### Work to complete
Extract every line in the items below that contains the word "SUPERSTEP", and copy each one out in full. Case counts, so match only lines where the word appears with the same capitalization.

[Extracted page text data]
----------

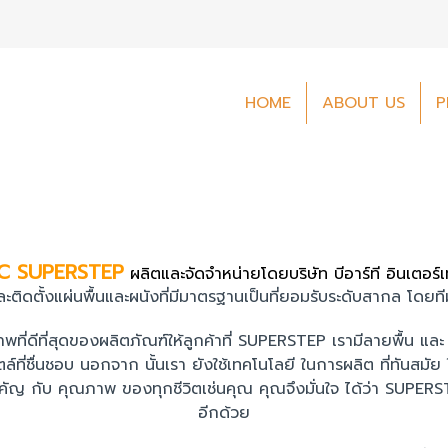
HOME
ABOUT US
P
PC SUPERSTEP
ผลิตและจัดจำหน่ายโดยบริษัท บีอาร์ที อินเตอร์
ะติดตั้งแผ่นพื้นและผนังที่มีมาตรฐานเป็นที่ยอมรับระดับสากล โดย
ที่ดีที่สุดของผลิตภัณฑ์ให้ลูกค้าที่ SUPERSTEP เรามีลายพื้น และ 
ที่ชื่นชอบ นอกจาก นั้นเรา ยังใช้เทคโนโลยี ในการผลิต ที่ทันสมัย ใ
่สำคัญ กับ คุณภาพ ของทุกชีวิตเช่นคุณ คุณจึงมั่นใจ ได้ว่า SUPE
อีกด้วย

----------

### Result of the task
PC SUPERSTEP
ที่ดีที่สุดของผลิตภัณฑ์ให้ลูกค้าที่ SUPERSTEP เรามีลายพื้น และ 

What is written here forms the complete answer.